Rosemary Oil Matches Minoxidil 2% for Hair Growth in 6-Month Trial
After six months side by side with minoxidil 2%, rosemary oil produced no statistically significant difference in hair count. That finding, compiled in a PMC systematic review (PMC11549889), adds weight to a growing body of evidence that positions rosemary oil not just as a wellness trend but as a clinically comparable option for androgenetic alopecia.
The trial design
The randomized controlled trial enrolled 100 adult men with androgenetic alopecia, the most common form of hair loss driven by hormone-related follicle miniaturization. Participants were randomly assigned to apply either rosemary oil or minoxidil 2% topically to the scalp over six months.
At the end of the trial, both groups showed a statistically significant increase in hair count. The difference between the two groups was not statistically significant. Both treatments arrived at the same destination.
One area where they diverged was tolerability. Scalp itching was reported more frequently in the minoxidil group. For people who discontinue minoxidil due to skin irritation, this gap in side effect profile is relevant.
Three mechanisms behind the result
Rosemary oil does not work through a single pathway. The systematic review identifies three distinct mechanisms that together explain the clinical outcome.
5-alpha-reductase inhibition. The enzyme 5-alpha-reductase converts testosterone into DHT (dihydrotestosterone), the androgen that progressively shrinks hair follicles in androgenetic alopecia. Among rosemary’s active compounds, 12-methoxycarnosic acid has been shown to inhibit this enzyme at rates between 82.4 and 94.6 percent. For comparison, finasteride, the prescription drug commonly used for the same purpose, inhibits the enzyme at 81.9 percent. The ranges overlap.
Other active compounds identified in the review include carnosic acid, rosmarinic acid, ursolic acid, oleanolic acid, camphor, and caffeic acid. Each contributes to a compound’s overall bioactivity profile, and the synergy between them likely contributes to the overall effect.
Anti-inflammatory action. Around 50 percent of androgenetic alopecia cases show perifollicular inflammatory infiltrate, meaning immune cells have accumulated around the hair follicle and are suppressing its function. This is not always visible and is often overlooked as a contributing factor. Rosemary oil’s anti-inflammatory compounds work to reduce this local immune response, addressing a mechanism that purely vasodilatory treatments do not target.

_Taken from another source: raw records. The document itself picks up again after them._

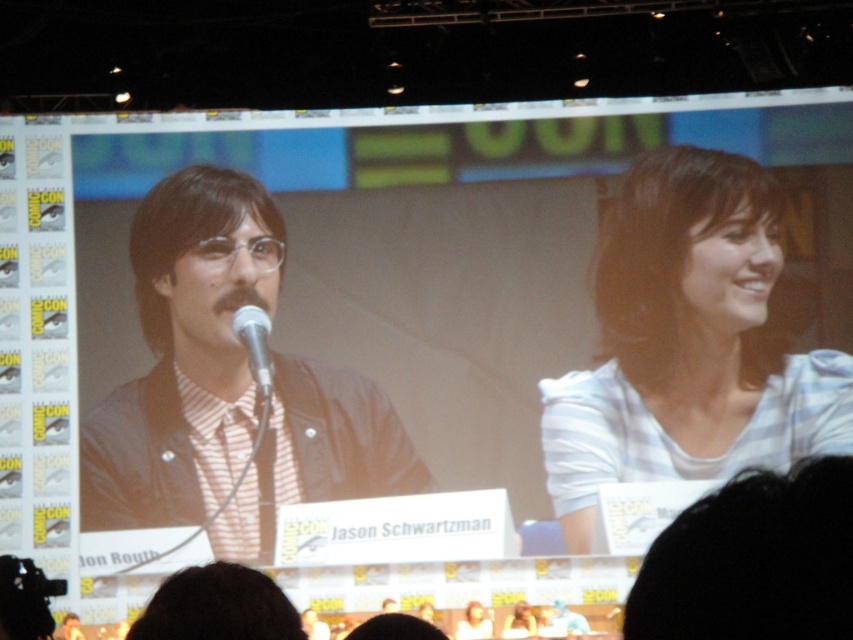
You are attending a Comic Con panel and want to locate the matte black jacket at left. According to the coordinates provided, where exactly would you look on the image?

You should look at point 0.605 on the x axis and 0.266 on the y axis to find the matte black jacket at left.

You are attending a Comic Con panel and want to know which object is larger between the white striped shirt at upper right and the silver metallic microphone at center. Can you tell me which one is bigger?

The white striped shirt at upper right is bigger than the silver metallic microphone at center.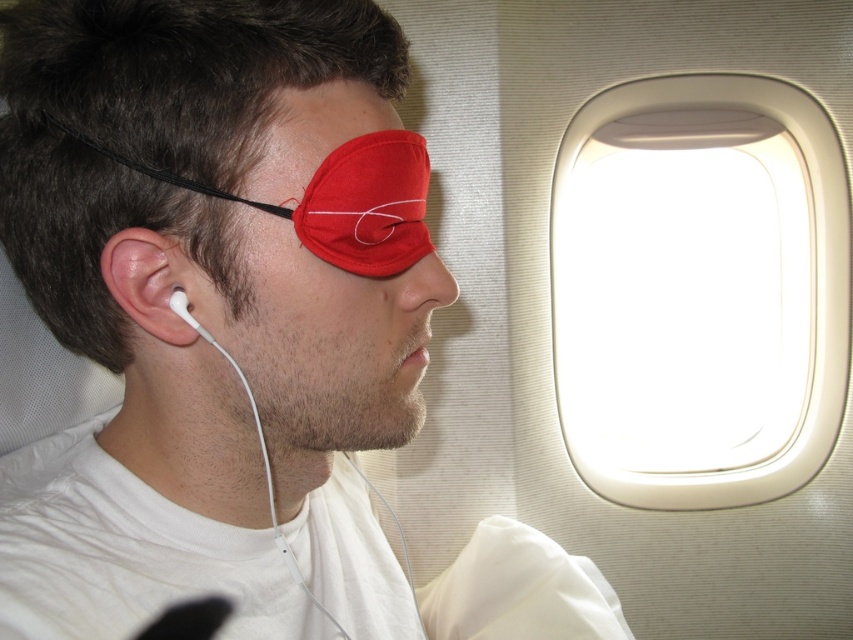
Question: Which of the following is the closest to the observer?

Choices:
 (A) red fabric eye mask at upper left
 (B) white earbud at left
 (C) white plastic airplane window at upper right
 (D) matte fabric eye mask at upper right

Answer: (A)

Question: Can you confirm if matte fabric eye mask at upper right is positioned to the right of white earbud at left?

Choices:
 (A) yes
 (B) no

Answer: (A)

Question: Is white earbud at left wider than white matte earphone at left?

Choices:
 (A) yes
 (B) no

Answer: (A)

Question: Estimate the real-world distances between objects in this image. Which object is closer to the matte fabric eye mask at upper right?

Choices:
 (A) white matte earphone at left
 (B) red fabric eye mask at upper left
 (C) white plastic airplane window at upper right

Answer: (B)

Question: Which point is closer to the camera?

Choices:
 (A) (186, 161)
 (B) (399, 193)
 (C) (676, 355)

Answer: (A)

Question: From the image, what is the correct spatial relationship of white plastic airplane window at upper right in relation to white earbud at left?

Choices:
 (A) right
 (B) left

Answer: (A)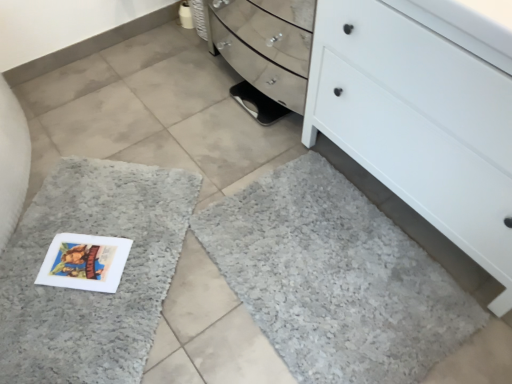
Question: From the image's perspective, is gray shaggy bath mat at lower left, which is the second bath mat from right to left, located above or below gray shaggy bath mat at lower right, the second bath mat when ordered from left to right?

Choices:
 (A) above
 (B) below

Answer: (A)

Question: In terms of size, does gray shaggy bath mat at lower left, which is the second bath mat from right to left, appear bigger or smaller than gray shaggy bath mat at lower right, the 1th bath mat viewed from the right?

Choices:
 (A) small
 (B) big

Answer: (B)

Question: Which of these objects is positioned farthest from the gray shaggy bath mat at lower right, the 1th bath mat viewed from the right?

Choices:
 (A) black rubber shoe at center
 (B) white matte chest of drawers at lower right
 (C) gray shaggy bath mat at lower left, which is the second bath mat from right to left

Answer: (A)

Question: Considering the real-world distances, which object is farthest from the gray shaggy bath mat at lower right, the 1th bath mat viewed from the right?

Choices:
 (A) black rubber shoe at center
 (B) gray shaggy bath mat at lower left, which is the second bath mat from right to left
 (C) white matte chest of drawers at lower right

Answer: (A)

Vasodilation and blood flow. Hair follicles depend on blood supply for oxygen and nutrients. Rosemary oil improves blood flow to the scalp, which creates a more favorable environment for active follicles. This is also the primary mechanism of minoxidil. The two compounds share this pathway, which partially explains their comparable outcomes.
Why this matters now
Minoxidil is among the most widely used over-the-counter hair loss treatments globally. It is accessible and well-studied. But sustained use comes with known drawbacks: scalp irritation, cardiovascular concerns at higher doses, and the well-documented rebound shedding that follows abrupt discontinuation. These issues have driven both clinicians and consumers to look for alternatives with better long-term tolerability.

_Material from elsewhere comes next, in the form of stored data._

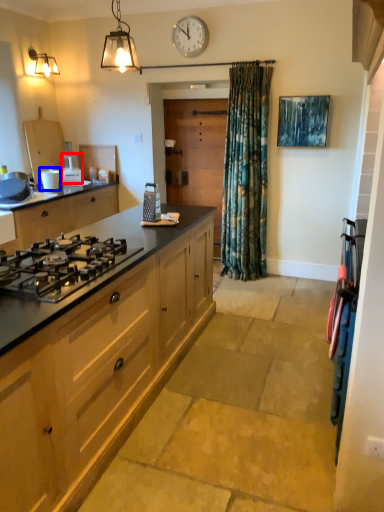
Question: Which point is further to the camera, appliance (highlighted by a red box) or appliance (highlighted by a blue box)?

Choices:
 (A) appliance
 (B) appliance

Answer: (A)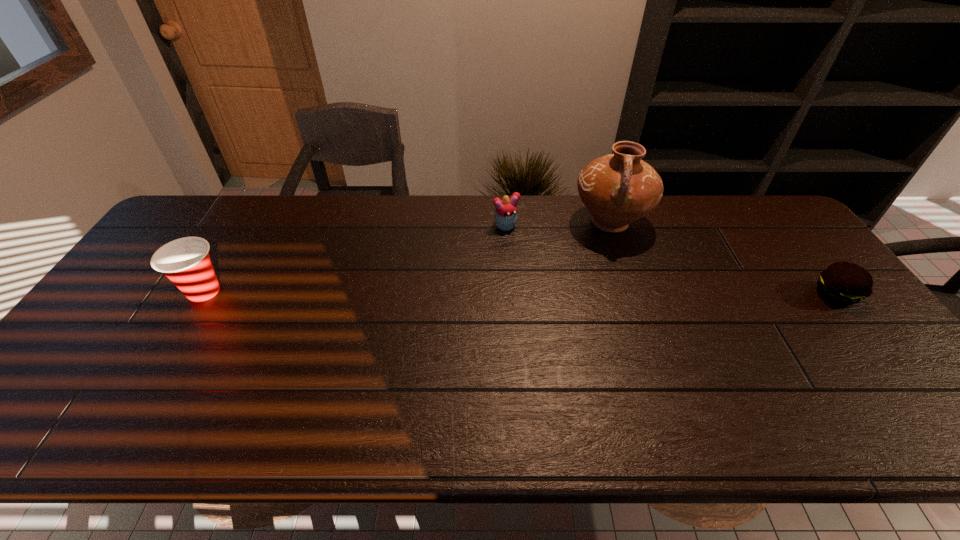
The width and height of the screenshot is (960, 540). I want to click on vacant space on the desktop that is between the leftmost object and the rightmost object and is positioned on the face of the cupcake, so click(x=554, y=293).

Image resolution: width=960 pixels, height=540 pixels. Find the location of `free spot on the desktop that is between the leftmost object and the shortest object and is positioned on the side of the third object from left to right with the handle`. free spot on the desktop that is between the leftmost object and the shortest object and is positioned on the side of the third object from left to right with the handle is located at coordinates (595, 294).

Rosemary oil addresses this partly through its multi-compound structure. Rather than targeting a single receptor or enzyme, it acts across three pathways simultaneously. Whether this multi-target approach translates to broader applicability or just equivalent efficacy in a specific population remains an open question for future research.

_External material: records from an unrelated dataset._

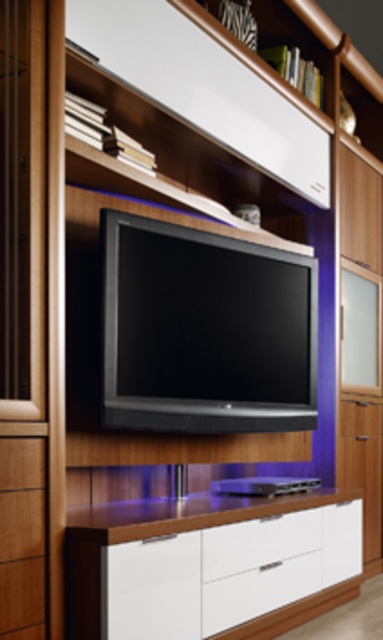
Question: Among these objects, which one is farthest from the camera?

Choices:
 (A) wooden drawer at lower left
 (B) black glossy flat screen tv at center

Answer: (B)

Question: Based on their relative distances, which object is farther from the white glossy drawer at lower center?

Choices:
 (A) black glossy flat screen tv at center
 (B) wooden drawer at lower left

Answer: (A)

Question: Based on their relative distances, which object is farther from the black glossy flat screen tv at center?

Choices:
 (A) white glossy drawer at lower center
 (B) wooden drawer at lower left

Answer: (B)

Question: In this image, where is black glossy flat screen tv at center located relative to wooden drawer at lower left?

Choices:
 (A) above
 (B) below

Answer: (A)

Question: Is black glossy flat screen tv at center positioned at the back of white glossy drawer at lower center?

Choices:
 (A) yes
 (B) no

Answer: (A)

Question: Is black glossy flat screen tv at center to the left of wooden drawer at lower left from the viewer's perspective?

Choices:
 (A) no
 (B) yes

Answer: (A)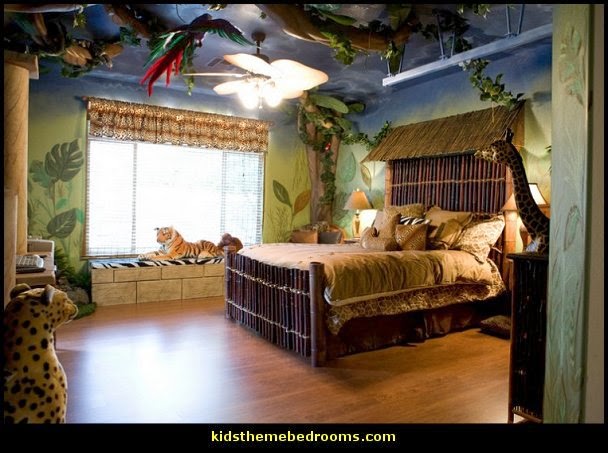
Locate an element on the screen. comforter is located at coordinates (345, 273).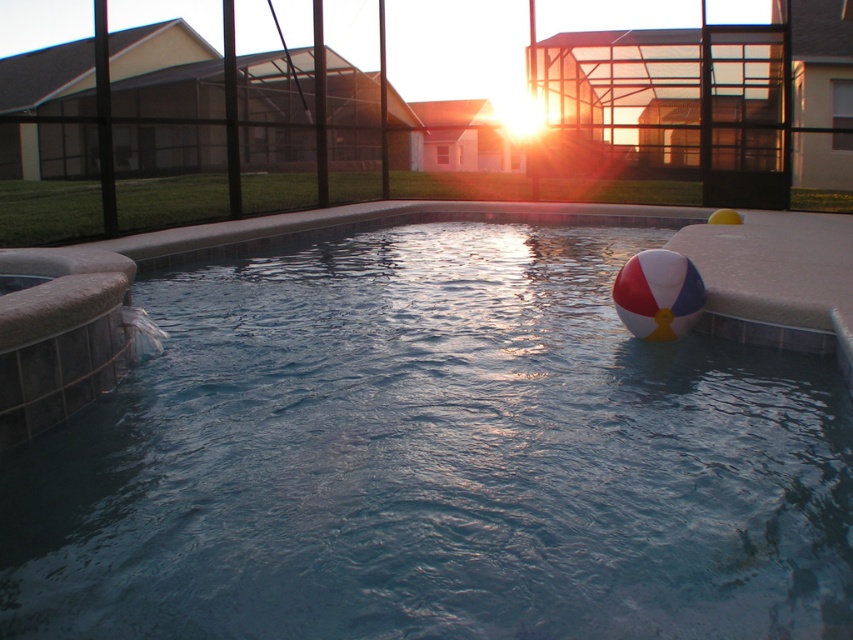
Can you confirm if blue rubber ball at upper right is positioned to the left of white and red striped beach ball at right?

Indeed, blue rubber ball at upper right is positioned on the left side of white and red striped beach ball at right.

From the picture: Does blue rubber ball at upper right have a larger size compared to white and red striped beach ball at right?

Yes.

Is point (543, 481) farther from viewer compared to point (659, 292)?

No.

Locate an element on the screen. Image resolution: width=853 pixels, height=640 pixels. blue rubber ball at upper right is located at coordinates (408, 442).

The current evidence base covers male androgenetic alopecia. Trials focused on female hair loss patterns or other alopecia subtypes have not yet reached the same scale or rigor.
Practical notes on use
Rosemary oil should not be applied neat to the scalp. A 2 to 3 percent dilution in a carrier oil, jojoba and coconut being the most commonly used, is the standard approach before massaging into the scalp. The clinical benefit in the trial emerged over six months, which sets the minimum bar for evaluating whether it is working for any individual.
For those currently using minoxidil, switching without guidance carries risk. Rebound shedding after discontinuation is real and can be disorienting. A consultation with a dermatologist before changing a treatment routine remains the most reasonable starting point.